No. For me, it is so essential that our conclusions about OCR not end with throwing up our hands in despair. My own scholarly interest in OCR largely began from a creeping frustration with how the technology was invoked in humanities presentations. It’s become a conference trope to display a slide showing the terrible OCR underlying a given archive as a kind of public shrug, “what can you do, amiright?” Everyone laughs and moves on without thinking all that hard about the OCR or the assumptions baked into that moment of collective apathy. Rarely does the presenter engage with precisely why and how that particular OCR is useless: what are you seeking to learn from it? What level of reliability would you need to learn what you want to learn? What tasks might be possible with existing OCR?
It’s even less common for the presenter to consider what might be done to improve the situation: that’s the task, such presentations seem to concede, for computer scientists and corporations, and they don’t care about our concerns. I don’t want to claim that every corporation managing an OCR archive cares deeply about the concerns of humanities researchers, particularly those working in areas or fields they might consider niche. But if researching and writing this report taught me anything, it’s that there is significantly more opportunity for interdisciplinary cooperation around these issues than we typically credit, and more goodwill about our concerns and areas of interest than we imagine in our moments of conference cynicism. This work has made me hopeful, not just that OCR can be improved but that humanities scholars can be central contributors to its future.
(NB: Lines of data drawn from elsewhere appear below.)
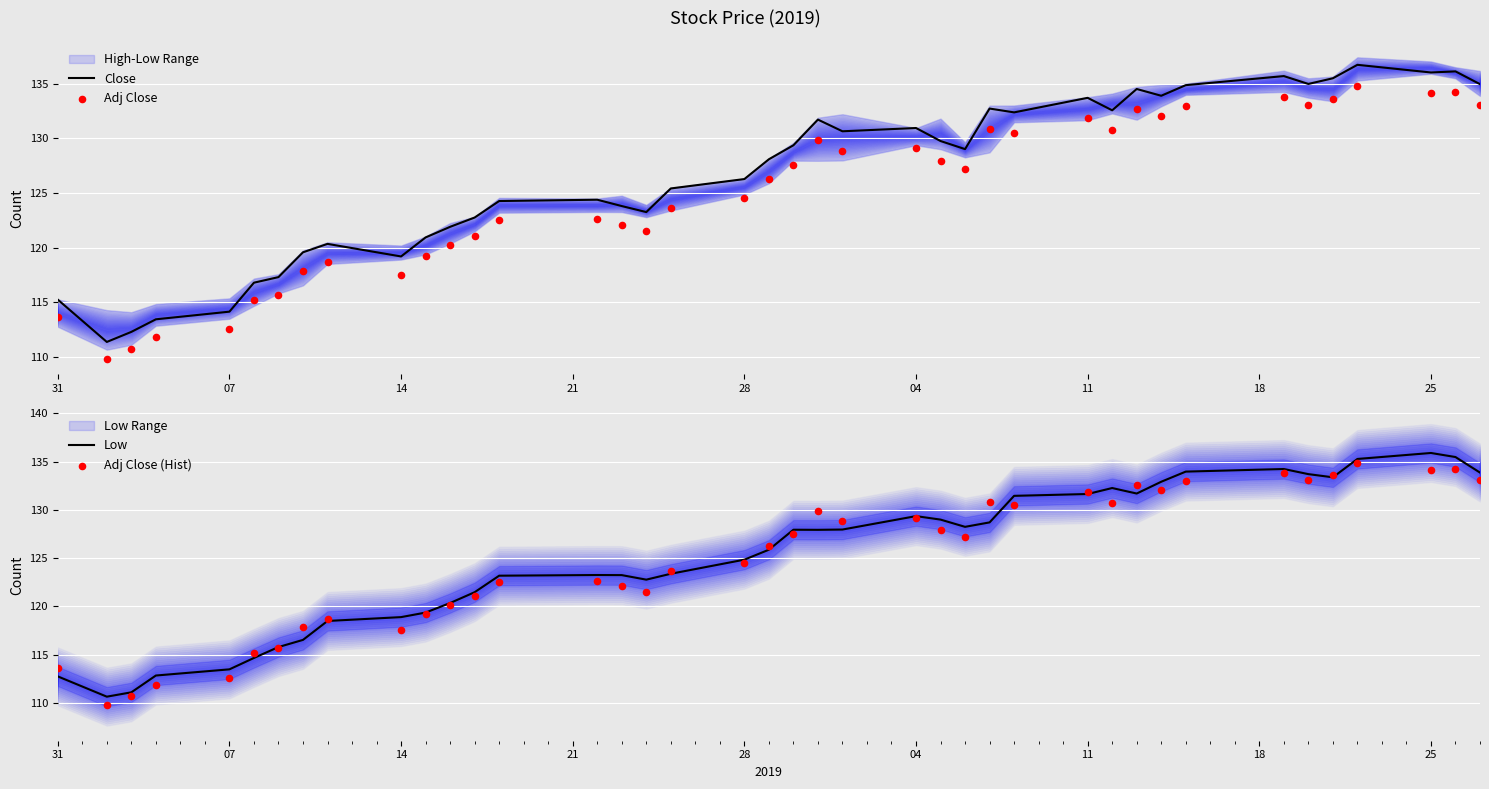

What is the highest value of the Close series?

136.7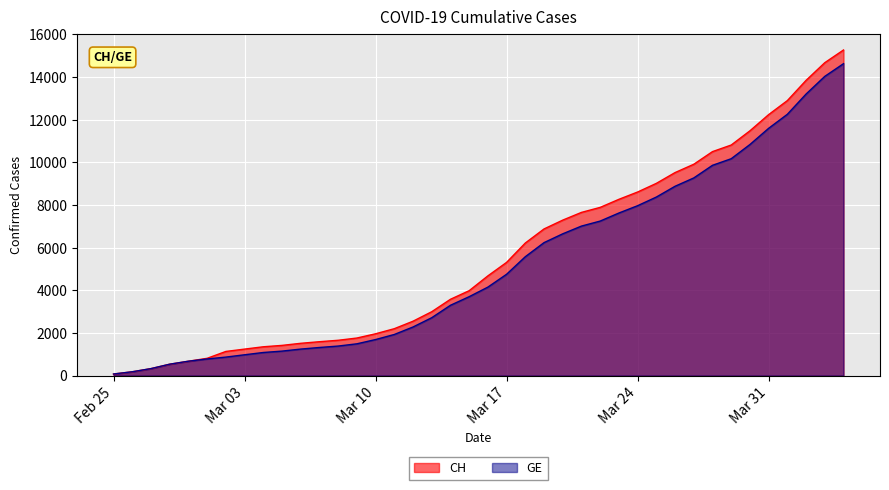

What is the total value across all series at Mar 31?

23830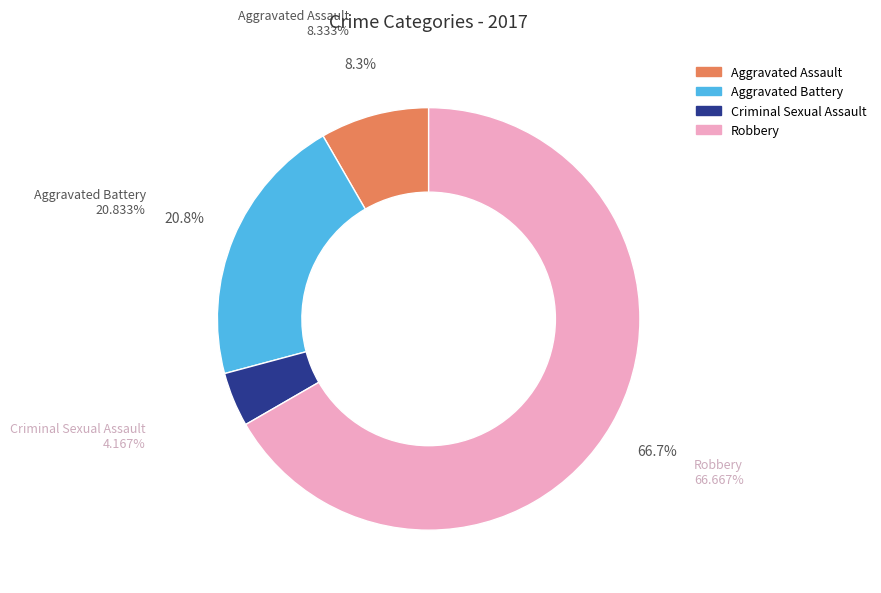

What percentage is the Criminal Sexual Assault slice, to the nearest percent?

4%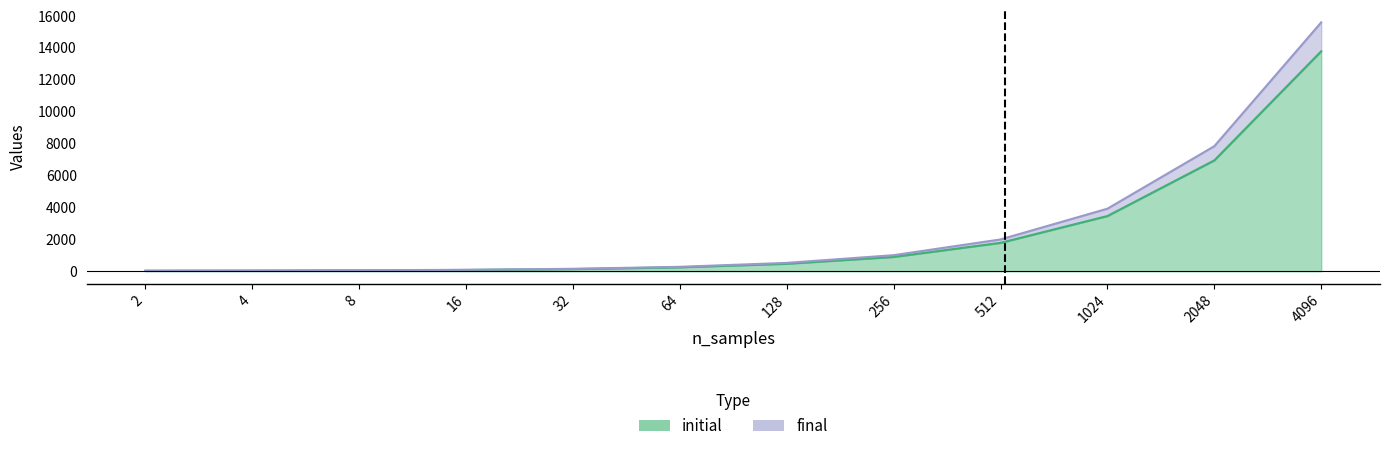

What is the total value across all series at 256?

1904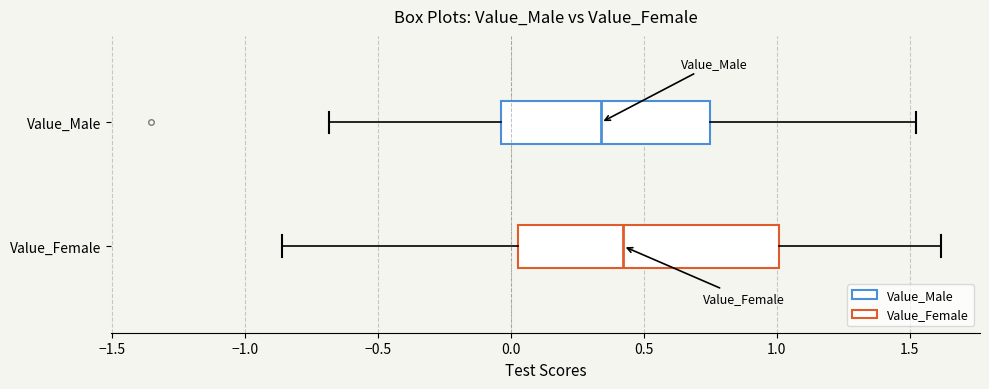

Where does the right whisker of the box for Value_Female end on the x-axis? The values are not printed on the chart, so give them approximately, as read against the axis.

1.60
In the recommendations of the report, you will see that the most pressing research in the field will require extensive development of training corpora: accurate transcriptions of materials in a given domain that can be used to train an OCR system how to recognize the textually-meaningful elements in images drawn from that domain. In other words, the most pressing OCR research will require the expertise of humanities domain specialists: book and textual historians, scholars of languages and writing systems, scholars of particular genres or historical periods. In response to the report, Michael Gossett wrote on Twitter, “One sees an entire future of collaborative scholarship here.” I agree strongly. There is enormous potential in OCR research for meaningful, important collaboration across a range of fields, but particularly across the humanities, libraries, and computer science. For me this is the central reason humanists should care about OCR: not to bemoan its current state but to help imagine its future.